Write the data below as a numbered list, skipping blank lines. Start with the first line and stop after the line that contains "dalam lingkungan keluarga".

======== Exercise inputs

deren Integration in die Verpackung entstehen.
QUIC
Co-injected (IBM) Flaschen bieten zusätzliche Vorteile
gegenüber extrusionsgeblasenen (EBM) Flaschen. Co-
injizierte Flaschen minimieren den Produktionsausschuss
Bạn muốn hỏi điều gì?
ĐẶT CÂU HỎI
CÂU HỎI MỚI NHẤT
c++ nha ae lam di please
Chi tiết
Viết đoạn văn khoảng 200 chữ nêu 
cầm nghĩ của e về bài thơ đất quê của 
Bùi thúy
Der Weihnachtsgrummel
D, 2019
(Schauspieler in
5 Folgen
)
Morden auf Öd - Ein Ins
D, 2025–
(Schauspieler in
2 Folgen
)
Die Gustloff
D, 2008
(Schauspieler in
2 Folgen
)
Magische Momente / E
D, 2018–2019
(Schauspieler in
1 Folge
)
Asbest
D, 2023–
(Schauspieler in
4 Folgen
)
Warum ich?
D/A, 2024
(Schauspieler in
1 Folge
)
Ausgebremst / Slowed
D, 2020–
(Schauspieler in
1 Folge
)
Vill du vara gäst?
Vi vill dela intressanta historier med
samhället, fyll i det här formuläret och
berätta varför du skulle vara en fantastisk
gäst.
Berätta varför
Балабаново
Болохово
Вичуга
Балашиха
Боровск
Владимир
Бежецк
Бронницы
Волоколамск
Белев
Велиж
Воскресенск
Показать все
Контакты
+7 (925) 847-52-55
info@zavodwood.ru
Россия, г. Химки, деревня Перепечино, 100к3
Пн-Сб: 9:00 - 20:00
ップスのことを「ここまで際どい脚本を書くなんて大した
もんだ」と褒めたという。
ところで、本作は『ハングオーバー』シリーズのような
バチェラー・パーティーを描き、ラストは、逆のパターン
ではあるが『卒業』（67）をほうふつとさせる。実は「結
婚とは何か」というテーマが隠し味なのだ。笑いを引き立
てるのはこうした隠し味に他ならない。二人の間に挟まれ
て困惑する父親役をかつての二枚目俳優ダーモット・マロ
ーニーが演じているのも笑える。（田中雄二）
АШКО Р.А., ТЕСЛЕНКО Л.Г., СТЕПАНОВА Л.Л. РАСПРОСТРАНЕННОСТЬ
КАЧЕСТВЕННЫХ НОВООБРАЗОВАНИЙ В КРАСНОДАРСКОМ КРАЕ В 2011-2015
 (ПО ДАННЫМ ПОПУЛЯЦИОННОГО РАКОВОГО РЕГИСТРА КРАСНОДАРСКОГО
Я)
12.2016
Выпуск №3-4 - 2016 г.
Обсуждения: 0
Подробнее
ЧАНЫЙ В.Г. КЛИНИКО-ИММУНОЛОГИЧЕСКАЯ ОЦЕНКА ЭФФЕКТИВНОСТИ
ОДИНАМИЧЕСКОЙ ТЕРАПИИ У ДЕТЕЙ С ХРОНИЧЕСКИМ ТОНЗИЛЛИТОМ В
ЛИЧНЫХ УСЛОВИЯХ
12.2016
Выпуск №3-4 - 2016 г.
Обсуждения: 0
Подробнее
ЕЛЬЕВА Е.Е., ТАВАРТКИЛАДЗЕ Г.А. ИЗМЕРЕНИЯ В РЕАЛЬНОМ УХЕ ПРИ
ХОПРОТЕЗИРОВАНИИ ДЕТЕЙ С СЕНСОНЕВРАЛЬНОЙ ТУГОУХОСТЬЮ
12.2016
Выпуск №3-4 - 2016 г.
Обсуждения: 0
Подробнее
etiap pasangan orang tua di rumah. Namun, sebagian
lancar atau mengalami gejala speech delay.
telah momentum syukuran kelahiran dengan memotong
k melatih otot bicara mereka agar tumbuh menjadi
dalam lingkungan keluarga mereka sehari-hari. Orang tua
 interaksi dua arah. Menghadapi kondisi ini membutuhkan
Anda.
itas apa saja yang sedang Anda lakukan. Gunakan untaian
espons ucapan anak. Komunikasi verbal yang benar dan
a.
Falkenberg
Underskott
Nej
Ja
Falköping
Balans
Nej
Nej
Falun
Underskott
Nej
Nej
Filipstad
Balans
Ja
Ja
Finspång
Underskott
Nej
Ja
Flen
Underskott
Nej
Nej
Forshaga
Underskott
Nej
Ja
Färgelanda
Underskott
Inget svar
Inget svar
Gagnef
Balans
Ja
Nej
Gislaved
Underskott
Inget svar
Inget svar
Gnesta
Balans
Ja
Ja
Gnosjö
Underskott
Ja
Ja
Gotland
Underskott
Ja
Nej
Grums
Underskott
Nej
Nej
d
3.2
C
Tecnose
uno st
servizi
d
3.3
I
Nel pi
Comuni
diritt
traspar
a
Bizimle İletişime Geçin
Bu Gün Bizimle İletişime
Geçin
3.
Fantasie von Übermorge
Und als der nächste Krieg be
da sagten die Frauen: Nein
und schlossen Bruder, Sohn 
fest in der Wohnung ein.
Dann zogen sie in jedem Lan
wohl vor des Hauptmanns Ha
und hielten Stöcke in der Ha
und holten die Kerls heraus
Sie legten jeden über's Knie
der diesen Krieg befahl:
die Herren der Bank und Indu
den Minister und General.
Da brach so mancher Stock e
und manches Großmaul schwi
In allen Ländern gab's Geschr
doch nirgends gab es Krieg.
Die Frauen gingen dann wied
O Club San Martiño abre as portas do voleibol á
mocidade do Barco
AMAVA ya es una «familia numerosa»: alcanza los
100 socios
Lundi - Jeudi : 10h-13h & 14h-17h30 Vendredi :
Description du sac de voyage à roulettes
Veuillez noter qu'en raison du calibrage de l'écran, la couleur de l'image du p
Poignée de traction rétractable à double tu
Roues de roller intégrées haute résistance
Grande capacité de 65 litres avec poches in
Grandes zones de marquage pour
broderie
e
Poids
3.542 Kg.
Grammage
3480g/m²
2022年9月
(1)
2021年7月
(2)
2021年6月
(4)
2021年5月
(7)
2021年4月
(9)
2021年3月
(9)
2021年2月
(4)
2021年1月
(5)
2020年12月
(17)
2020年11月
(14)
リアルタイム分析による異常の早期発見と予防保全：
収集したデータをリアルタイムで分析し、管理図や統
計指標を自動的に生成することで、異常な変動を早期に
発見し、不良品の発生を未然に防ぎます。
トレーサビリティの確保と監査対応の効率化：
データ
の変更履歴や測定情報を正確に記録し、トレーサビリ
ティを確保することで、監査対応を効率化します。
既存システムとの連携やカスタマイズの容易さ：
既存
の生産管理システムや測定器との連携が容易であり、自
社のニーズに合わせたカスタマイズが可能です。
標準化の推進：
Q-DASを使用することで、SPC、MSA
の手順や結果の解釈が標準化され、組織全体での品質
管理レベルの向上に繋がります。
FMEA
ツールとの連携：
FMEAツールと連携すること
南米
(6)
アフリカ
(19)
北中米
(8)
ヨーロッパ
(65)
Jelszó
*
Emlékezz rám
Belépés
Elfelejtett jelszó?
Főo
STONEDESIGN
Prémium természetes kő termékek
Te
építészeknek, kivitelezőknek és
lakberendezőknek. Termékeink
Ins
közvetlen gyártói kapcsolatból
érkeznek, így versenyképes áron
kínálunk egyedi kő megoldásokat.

================

Result for this task
1. deren Integration in die Verpackung entstehen.
2. QUIC
3. Co-injected (IBM) Flaschen bieten zusätzliche Vorteile
4. gegenüber extrusionsgeblasenen (EBM) Flaschen. Co-
5. injizierte Flaschen minimieren den Produktionsausschuss
6. Bạn muốn hỏi điều gì?
7. ĐẶT CÂU HỎI
8. CÂU HỎI MỚI NHẤT
9. c++ nha ae lam di please
10. Chi tiết
11. Viết đoạn văn khoảng 200 chữ nêu 
12. cầm nghĩ của e về bài thơ đất quê của 
13. Bùi thúy
14. Der Weihnachtsgrummel
15. D, 2019
16. (Schauspieler in
17. 5 Folgen
18. )
19. Morden auf Öd - Ein Ins
20. D, 2025–
21. (Schauspieler in
22. 2 Folgen
23. )
24. Die Gustloff
25. D, 2008
26. (Schauspieler in
27. 2 Folgen
28. )
29. Magische Momente / E
30. D, 2018–2019
31. (Schauspieler in
32. 1 Folge
33. )
34. Asbest
35. D, 2023–
36. (Schauspieler in
37. 4 Folgen
38. )
39. Warum ich?
40. D/A, 2024
41. (Schauspieler in
42. 1 Folge
43. )
44. Ausgebremst / Slowed
45. D, 2020–
46. (Schauspieler in
47. 1 Folge
48. )
49. Vill du vara gäst?
50. Vi vill dela intressanta historier med
51. samhället, fyll i det här formuläret och
52. berätta varför du skulle vara en fantastisk
53. gäst.
54. Berätta varför
55. Балабаново
56. Болохово
57. Вичуга
58. Балашиха
59. Боровск
60. Владимир
61. Бежецк
62. Бронницы
63. Волоколамск
64. Белев
65. Велиж
66. Воскресенск
67. Показать все
68. Контакты
69. +7 (925) 847-52-55
70. info@zavodwood.ru
71. Россия, г. Химки, деревня Перепечино, 100к3
72. Пн-Сб: 9:00 - 20:00
73. ップスのことを「ここまで際どい脚本を書くなんて大した
74. もんだ」と褒めたという。
75. ところで、本作は『ハングオーバー』シリーズのような
76. バチェラー・パーティーを描き、ラストは、逆のパターン
77. ではあるが『卒業』（67）をほうふつとさせる。実は「結
78. 婚とは何か」というテーマが隠し味なのだ。笑いを引き立
79. てるのはこうした隠し味に他ならない。二人の間に挟まれ
80. て困惑する父親役をかつての二枚目俳優ダーモット・マロ
81. ーニーが演じているのも笑える。（田中雄二）
82. АШКО Р.А., ТЕСЛЕНКО Л.Г., СТЕПАНОВА Л.Л. РАСПРОСТРАНЕННОСТЬ
83. КАЧЕСТВЕННЫХ НОВООБРАЗОВАНИЙ В КРАСНОДАРСКОМ КРАЕ В 2011-2015
84.  (ПО ДАННЫМ ПОПУЛЯЦИОННОГО РАКОВОГО РЕГИСТРА КРАСНОДАРСКОГО
85. Я)
86. 12.2016
87. Выпуск №3-4 - 2016 г.
88. Обсуждения: 0
89. Подробнее
90. ЧАНЫЙ В.Г. КЛИНИКО-ИММУНОЛОГИЧЕСКАЯ ОЦЕНКА ЭФФЕКТИВНОСТИ
91. ОДИНАМИЧЕСКОЙ ТЕРАПИИ У ДЕТЕЙ С ХРОНИЧЕСКИМ ТОНЗИЛЛИТОМ В
92. ЛИЧНЫХ УСЛОВИЯХ
93. 12.2016
94. Выпуск №3-4 - 2016 г.
95. Обсуждения: 0
96. Подробнее
97. ЕЛЬЕВА Е.Е., ТАВАРТКИЛАДЗЕ Г.А. ИЗМЕРЕНИЯ В РЕАЛЬНОМ УХЕ ПРИ
98. ХОПРОТЕЗИРОВАНИИ ДЕТЕЙ С СЕНСОНЕВРАЛЬНОЙ ТУГОУХОСТЬЮ
99. 12.2016
100. Выпуск №3-4 - 2016 г.
101. Обсуждения: 0
102. Подробнее
103. etiap pasangan orang tua di rumah. Namun, sebagian
104. lancar atau mengalami gejala speech delay.
105. telah momentum syukuran kelahiran dengan memotong
106. k melatih otot bicara mereka agar tumbuh menjadi
107. dalam lingkungan keluarga mereka sehari-hari. Orang tua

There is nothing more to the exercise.